Brown identified one reason for optimism: the models did not all perform identically. She said Gemini handled “a lot of the questions better” than some other models overall. In her account, that variation showed room for improvement. The models can perform differently if companies measure the right failures and optimize against them.
Independent evaluation is Brown’s proposed fix
The evaluation problem, in Brown’s telling, is that model companies are largely evaluating their own systems. A displayed Forum AI quote from her said, “The model companies are essentially grading their own homework,” and Brown repeated that point when asked whether frontier labs and companies such as Meta are taking action on news quality.
Brown said she speaks regularly with people at the major AI labs and believes they do care about the problem. She also said they are beginning to approach it with a different way of thinking. But she argued that self-evaluation is insufficient: “there’s not independent evaluation” of how the models perform on news, elections, politics, and geopolitics.

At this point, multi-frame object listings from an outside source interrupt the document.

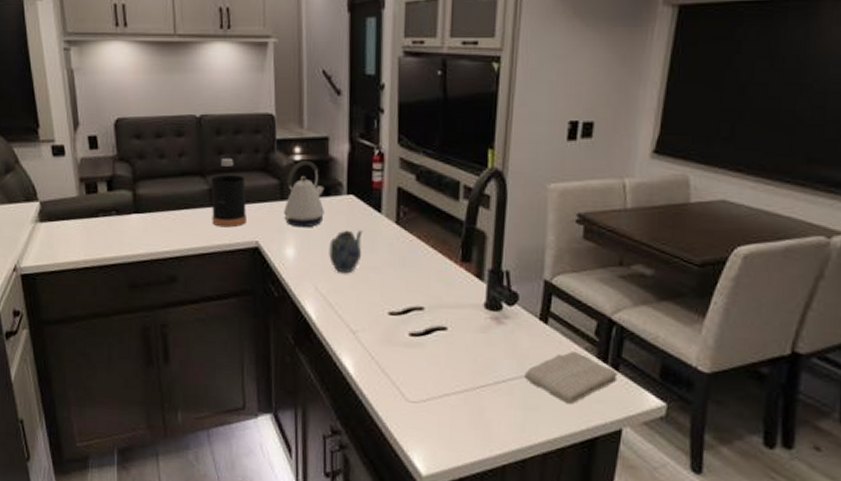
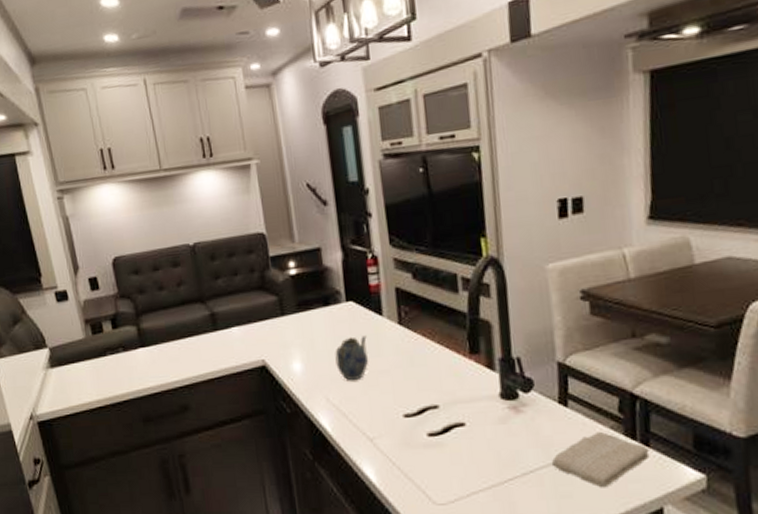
bottle: present [211,157,248,228] -> none [211,281,251,350]
kettle: present [284,161,325,228] -> none [284,273,326,341]

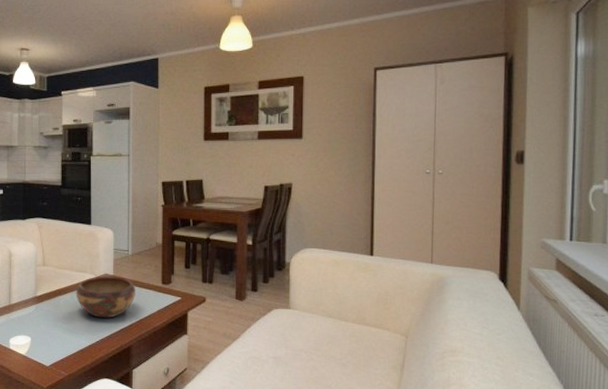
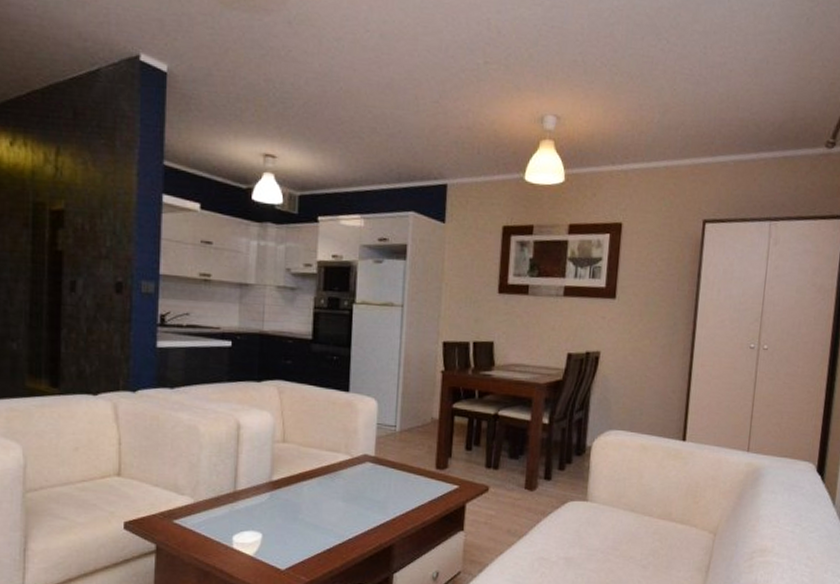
decorative bowl: present [75,276,136,318] -> none [324,457,403,510]

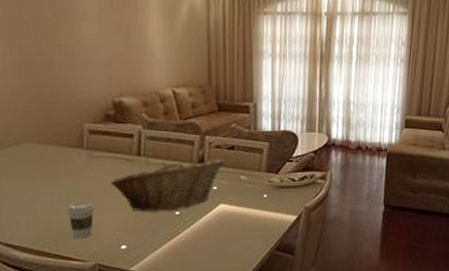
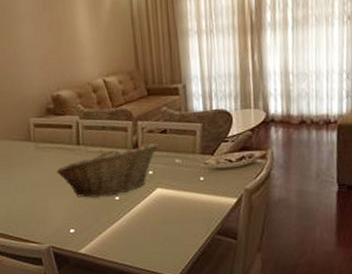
coffee cup: present [67,201,95,239] -> none [22,189,45,224]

The model companies are essentially grading their own homework.
She was careful to say she was not calling for regulation, noting that Forum AI is itself a private company. Her preferred model is an ecosystem of companies and nonprofits conducting independent evaluation and sharing results. In her view, model companies that “lean into this” will ultimately build more trustworthy products.

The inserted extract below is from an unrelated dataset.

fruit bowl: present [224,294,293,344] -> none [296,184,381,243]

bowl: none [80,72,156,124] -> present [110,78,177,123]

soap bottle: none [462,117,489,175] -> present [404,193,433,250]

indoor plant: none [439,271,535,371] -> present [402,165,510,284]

Brown also pointed to emerging pressure outside the labs. Enterprise demand, she said, is moving toward better independent evaluation. She added that some states are already passing laws requiring independent evaluation, and she expects the issue to become increasingly important.
News accuracy, in Brown’s account, cannot remain secondary while chatbots are marketed as broad consumer products. If people are using them for election questions, then measuring only traditional capability benchmarks leaves a major category of risk underexamined. Forum AI’s position is that the first corrective step is not a promise from the labs, but external measurement of where the systems fail.